What Lies

Monday, April 16, 2018
Blog Posts

April 16, 2018

by Melissa McGill

On a cold January day, I walked into Francis Chapel at Myers Park United Methodist Church ready to take on racism with a diverse group of 90 others from our church, including many involved with our Racial Reconciliation group, friends from South Tryon Community Church and others from the community.

In the five weeks that followed, we worked through the What LIES Between Us curriculum, from Brownicity facilitated by co-creator Dr. Lucretia Berry. Brownicity, pronounced like ‘ethnicity,’ is “a combination of the words ‘brown’ and ‘ethnicity.’ Brown represents melanin, the pigment we all have. Ethnicity refers to ‘that which we have in common.’ Essentially, we are all hues of brown.”  In the What LIES Between Us workbook, Dr. Berry explains, “This journey, grounded in Romans 12:2, is not about affirming an ‘I’m not a racist’ status. Instead, we gained a solid beginning to what will be a life-long journey of dismantling race/racism, a man-made construct that fundamentally opposes what God finds good, pleasing and complete.”

With hour and a half sessions on Sunday afternoons and two hours of homework each week, we uncovered the lies that the race narrative tells us.
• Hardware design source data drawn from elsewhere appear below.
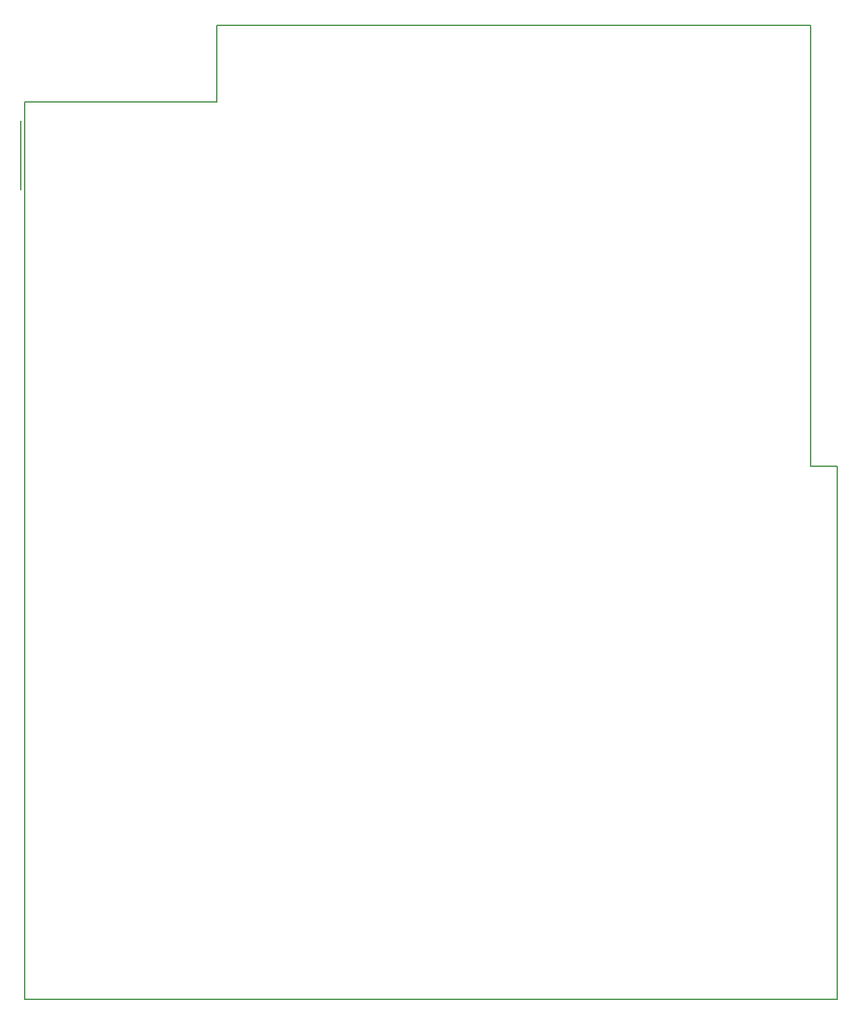
<source format=gm1>
G04 #@! TF.FileFunction,Profile,NP*
%FSLAX46Y46*%
G04 Gerber Fmt 4.6, Leading zero omitted, Abs format (unit mm)*
G04 Created by KiCad (PCBNEW 4.0.2+dfsg1-stable) date fr. 25. okt. 2019 kl. 08.56 +0200*
%MOMM*%
G01*
G04 APERTURE LIST*
%ADD10C,0.100000*%
%ADD11C,0.150000*%
G04 APERTURE END LIST*
D10*
D11*
X266500000Y-144000000D02*
X266500000Y-159000000D01*
X160500000Y-159000000D02*
X266500000Y-159000000D01*
X160500000Y-144500000D02*
X160500000Y-159000000D01*
X188500000Y-32000000D02*
X263000000Y-32000000D01*
X263000000Y-32500000D02*
X263000000Y-32000000D01*
X263000000Y-89500000D02*
X263000000Y-32500000D01*
X266500000Y-89500000D02*
X263000000Y-89500000D01*
X266500000Y-144000000D02*
X266500000Y-89500000D01*
X160500000Y-42000000D02*
X160500000Y-144500000D01*
X161000000Y-42000000D02*
X160500000Y-42000000D01*
X185500000Y-42000000D02*
X161000000Y-42000000D01*
X185500000Y-32000000D02*
X185500000Y-42000000D01*
X188500000Y-32000000D02*
X185500000Y-32000000D01*
X160000000Y-53500000D02*
X160000000Y-44500000D01*
M02*

</source>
Through a compilation of video lessons, podcasts, TED talks, and articles, including one from Myers Park United Methodist Senior Minister Dr. Howell, we educated ourselves on the history of race in America, challenged assumptions of the biology of race, examined our own implicit bias, unpacked white privilege and explored the power dynamics involved in systemic racism.
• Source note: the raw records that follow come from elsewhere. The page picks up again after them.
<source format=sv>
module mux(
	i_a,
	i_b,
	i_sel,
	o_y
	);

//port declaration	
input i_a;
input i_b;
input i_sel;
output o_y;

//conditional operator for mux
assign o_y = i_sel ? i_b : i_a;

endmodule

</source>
If it sounds like a lot, it was.

We all come to a conversation on race with many opinions, many of which are unexamined and uneducated. This course is about giving people to the tools and resources to educate themselves on the realities of racism and empower them to recognize and combat it in their own communities. In the early weeks, we watched videos and listened to lectures to learn but in later weeks, we broke into small groups to discuss what we had learned together, with one rule. If you didn’t do the homework, you were only allowed to listen in small group discussions because the material is so transformational. Dr. Berry shared that you really can tell by the way a person spoke whether or not he or she had done the week’s work so they instituted the rule to keep the conversations on track.
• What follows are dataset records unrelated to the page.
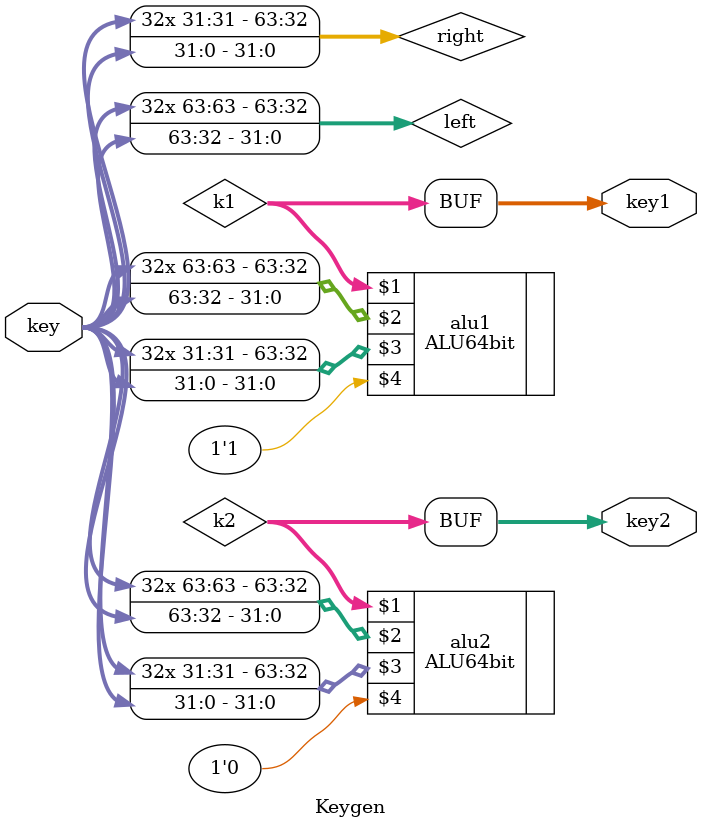
<source format=v>

module Keygen(key1,key2,key);
    output reg [63:0] key1,key2;
    input [63:0] key;
    
    wire [63:0] k1,k2;
    reg  [63:0] left,right;
    
    ALU64bit alu1(k1,left,right,1'b1);
    ALU64bit alu2(k2,left,right,1'b0);
    
    initial 
       begin
           #10 left  = {{32{key[63]}},key[63:32]}; 
               right = {{32{key[31]}},key[31:0]};
           
           //$display("before key generation");
           //$monitor("At time %0d left = %b right = %b",$time,plainText,left,right);    
           
           #5 key1 = k1;
               key2 = k2;
           $display("after key generation");    
           $monitor("At time %0d key1 = %b \n\tkey2 = %b",$time,key1,key2);
       end
     
 endmodule   
    

</source>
One of my favorite moments of the class was a group activity entitled Sound of Love, led by Micaila Ayorinde Milburn-Thomas, one of the class facilitators. Together, the class brainstormed phrases of what would make the world a more beautiful place, what one thing brought us here to this workshop to weave together into a “soul song.”

Our larger group split into four groups each with a refrain – “understanding,” “equip to heal,” “fairness and equity,” and “for the future, for the children” - all underscored with the rhythm of a heartbeat. Once we got our rhythm, the facilitators started shouting disruptions, clanging cymbals, beating drums. After a second of shock, each group picked back up on their own refrain despite the distraction. We didn’t let the chaos drown out the message. As I realized what was happening, I blocked out everything but the words I had been tasked to sing, focusing intently on them and voices of those next to me singing the same thing. It was a powerful reminder that our steady voices speaking love and equality are most needed when the clanging of the world feels the loudest.

The final chapter is entitled “After Amen” and explores what we will do next – how we will “put feet to our prayers – to actively and intentionally create change.” It’s not an end, it’s a beginning of a journey to educate ourselves on the realities of racism and to take action against it, in our community, our social circles and in ourselves.

We ended each class with the following benediction: “May we be people of peace, with voices of hope, doing the hard work of love.”

Melissa McGill is the assistant director of communications at Myers Park UMC in Charlotte.